That hideous thing called editing

I hate editing. I hate editing with a great vengeance. Having said all that though, I’m starting to see the merit of it. You have to edit, you can’t write a story perfect the first time. It’s just part of the process. So the aim is to write and write, and then brush off the dust to reveal the story beneath during the editing process.

Hell, you can also have fun with the process, trying what it might be like to take the story in different directions.

One thing I love as much as I hate editing is the stories of D.M. Cornish. His Monster Blood Tattoo series has reminded me of the childlike joy of reading. They take you to a strange world, give you a map, and lets you go along with the main character for one great ride.

The first book, Foundling, was great. Lamplighter was hands down, better.

To make the whole deal cooler, Mr Cornish is online, blogs regularly, talks and listens to fans. You get to see the process of what it takes to write a great book, step at a time. You also learn to appreciate that the editing process is the largest part of writing a book. Mr Cornish wrote the third of the MBT series rather quickly. He’s stil editing.

However, the thing I want to show you today is from Lamplighter. Here, he shows us the various drafts of the novel. It’s the first two pages, through first draft, all the way through to the finished product, and I think there’s a valuable lesson to learn, just looking at the process.

Gods, I wish editing were quick. Then I’d know what happens to Rossamund next!


5 thoughts on “That hideous thing called editing

  1. Oh man. I LOVE editing. It’s the point where you can start seeing true gold emerging from heaps of crap, and where all the bits that seemed so laborious in the first draft suddenly become clear and obvious.

    Plus you can do editing on a tram without a laptop, which is double-plus good.

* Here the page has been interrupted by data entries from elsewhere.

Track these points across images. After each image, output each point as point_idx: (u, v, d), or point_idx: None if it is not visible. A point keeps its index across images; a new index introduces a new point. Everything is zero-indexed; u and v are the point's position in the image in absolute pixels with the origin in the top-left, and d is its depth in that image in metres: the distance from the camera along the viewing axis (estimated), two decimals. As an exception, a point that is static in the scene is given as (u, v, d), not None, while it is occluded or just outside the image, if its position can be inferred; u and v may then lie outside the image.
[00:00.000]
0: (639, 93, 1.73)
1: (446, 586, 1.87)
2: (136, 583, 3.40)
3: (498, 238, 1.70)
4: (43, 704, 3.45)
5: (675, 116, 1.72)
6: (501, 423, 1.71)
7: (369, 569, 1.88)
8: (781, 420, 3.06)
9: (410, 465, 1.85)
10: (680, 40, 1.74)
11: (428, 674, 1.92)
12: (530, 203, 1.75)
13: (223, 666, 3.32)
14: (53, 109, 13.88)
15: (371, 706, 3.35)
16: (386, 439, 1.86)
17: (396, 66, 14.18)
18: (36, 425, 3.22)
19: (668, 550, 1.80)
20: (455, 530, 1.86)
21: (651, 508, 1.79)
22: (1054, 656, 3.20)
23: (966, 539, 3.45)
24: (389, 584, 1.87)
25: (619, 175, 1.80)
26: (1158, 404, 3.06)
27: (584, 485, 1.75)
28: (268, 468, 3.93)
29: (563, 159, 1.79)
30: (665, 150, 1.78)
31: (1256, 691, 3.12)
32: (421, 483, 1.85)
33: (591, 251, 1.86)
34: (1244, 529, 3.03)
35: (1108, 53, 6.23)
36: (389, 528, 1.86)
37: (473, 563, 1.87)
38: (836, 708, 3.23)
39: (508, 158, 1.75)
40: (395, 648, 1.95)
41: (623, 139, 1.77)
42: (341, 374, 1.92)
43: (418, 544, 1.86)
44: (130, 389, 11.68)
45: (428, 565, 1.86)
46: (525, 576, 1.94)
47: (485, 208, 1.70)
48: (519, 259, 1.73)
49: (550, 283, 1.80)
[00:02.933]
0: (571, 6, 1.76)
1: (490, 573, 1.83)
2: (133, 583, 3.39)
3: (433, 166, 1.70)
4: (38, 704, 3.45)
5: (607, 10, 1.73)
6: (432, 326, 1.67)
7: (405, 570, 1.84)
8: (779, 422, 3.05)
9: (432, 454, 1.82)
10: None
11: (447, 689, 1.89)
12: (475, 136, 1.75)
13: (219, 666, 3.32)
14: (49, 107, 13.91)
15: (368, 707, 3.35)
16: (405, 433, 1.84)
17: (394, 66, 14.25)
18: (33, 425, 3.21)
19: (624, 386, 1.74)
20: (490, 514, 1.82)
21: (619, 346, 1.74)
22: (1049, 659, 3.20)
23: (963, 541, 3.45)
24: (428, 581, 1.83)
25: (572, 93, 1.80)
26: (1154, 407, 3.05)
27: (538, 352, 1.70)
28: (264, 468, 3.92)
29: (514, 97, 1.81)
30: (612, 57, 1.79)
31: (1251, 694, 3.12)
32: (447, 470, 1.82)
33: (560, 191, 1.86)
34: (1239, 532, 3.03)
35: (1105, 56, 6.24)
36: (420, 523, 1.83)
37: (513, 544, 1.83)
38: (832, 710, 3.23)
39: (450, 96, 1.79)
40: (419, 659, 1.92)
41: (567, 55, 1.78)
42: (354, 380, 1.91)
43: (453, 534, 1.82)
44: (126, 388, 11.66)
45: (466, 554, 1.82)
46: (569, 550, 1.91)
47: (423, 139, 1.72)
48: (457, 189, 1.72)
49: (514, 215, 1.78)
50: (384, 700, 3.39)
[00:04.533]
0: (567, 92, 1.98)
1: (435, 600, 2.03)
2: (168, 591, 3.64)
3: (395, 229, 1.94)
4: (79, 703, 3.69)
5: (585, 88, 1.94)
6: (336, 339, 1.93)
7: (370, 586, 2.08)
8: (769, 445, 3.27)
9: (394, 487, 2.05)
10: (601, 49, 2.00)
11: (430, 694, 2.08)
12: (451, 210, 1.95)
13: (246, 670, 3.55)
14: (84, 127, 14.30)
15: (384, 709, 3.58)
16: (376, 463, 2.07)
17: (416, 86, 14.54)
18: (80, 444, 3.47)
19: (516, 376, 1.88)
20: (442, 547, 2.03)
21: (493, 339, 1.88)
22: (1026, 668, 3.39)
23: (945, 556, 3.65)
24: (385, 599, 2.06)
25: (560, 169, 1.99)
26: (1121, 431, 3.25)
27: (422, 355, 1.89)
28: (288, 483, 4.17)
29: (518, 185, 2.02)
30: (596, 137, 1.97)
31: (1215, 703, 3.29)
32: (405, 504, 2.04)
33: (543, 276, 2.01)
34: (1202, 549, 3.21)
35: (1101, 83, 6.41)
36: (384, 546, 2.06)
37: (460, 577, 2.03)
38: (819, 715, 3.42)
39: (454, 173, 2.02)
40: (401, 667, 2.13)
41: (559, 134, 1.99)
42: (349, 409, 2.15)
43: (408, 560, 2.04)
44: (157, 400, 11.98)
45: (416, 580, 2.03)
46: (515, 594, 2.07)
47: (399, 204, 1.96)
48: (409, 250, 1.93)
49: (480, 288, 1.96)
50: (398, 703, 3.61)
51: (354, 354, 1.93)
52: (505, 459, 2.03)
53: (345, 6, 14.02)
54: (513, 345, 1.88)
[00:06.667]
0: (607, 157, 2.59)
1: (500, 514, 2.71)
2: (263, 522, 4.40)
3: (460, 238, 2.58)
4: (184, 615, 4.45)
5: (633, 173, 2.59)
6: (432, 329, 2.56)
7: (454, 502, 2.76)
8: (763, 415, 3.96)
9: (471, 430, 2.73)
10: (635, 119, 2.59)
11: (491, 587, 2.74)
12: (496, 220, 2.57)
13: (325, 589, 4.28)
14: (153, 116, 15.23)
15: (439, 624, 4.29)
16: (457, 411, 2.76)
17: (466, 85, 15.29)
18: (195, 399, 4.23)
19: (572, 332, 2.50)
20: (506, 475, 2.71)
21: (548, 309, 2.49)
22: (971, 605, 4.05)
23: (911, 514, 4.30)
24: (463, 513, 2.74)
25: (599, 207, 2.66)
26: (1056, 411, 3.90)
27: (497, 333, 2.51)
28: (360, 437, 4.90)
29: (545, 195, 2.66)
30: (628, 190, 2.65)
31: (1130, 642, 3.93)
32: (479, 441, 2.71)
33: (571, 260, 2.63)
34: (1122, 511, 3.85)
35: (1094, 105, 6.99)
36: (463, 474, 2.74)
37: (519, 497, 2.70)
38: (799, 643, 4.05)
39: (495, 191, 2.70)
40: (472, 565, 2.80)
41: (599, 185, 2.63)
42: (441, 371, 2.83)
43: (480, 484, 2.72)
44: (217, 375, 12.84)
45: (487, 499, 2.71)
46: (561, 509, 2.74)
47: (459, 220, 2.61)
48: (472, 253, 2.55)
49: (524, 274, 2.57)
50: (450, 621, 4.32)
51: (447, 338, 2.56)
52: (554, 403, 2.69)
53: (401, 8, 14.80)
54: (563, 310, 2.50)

  2. lol yeah thats a bit costly, I probably wouldn’t edit either if it cost me that much!
    There is definitely value in editing, and I think the more you do it, the more you can find things to love about it. Am REALLY excited to get into editing Lifelines once this first draft of TCM is done 🙂

  3. I’m trying to learn the art of editing, since everything I write seems like gold (until I read it a year later when it’s like lead…does it decay?)
    What’s been helping me the most is harsh critiques. I learn a ton from those and really begin to see my weaknesses.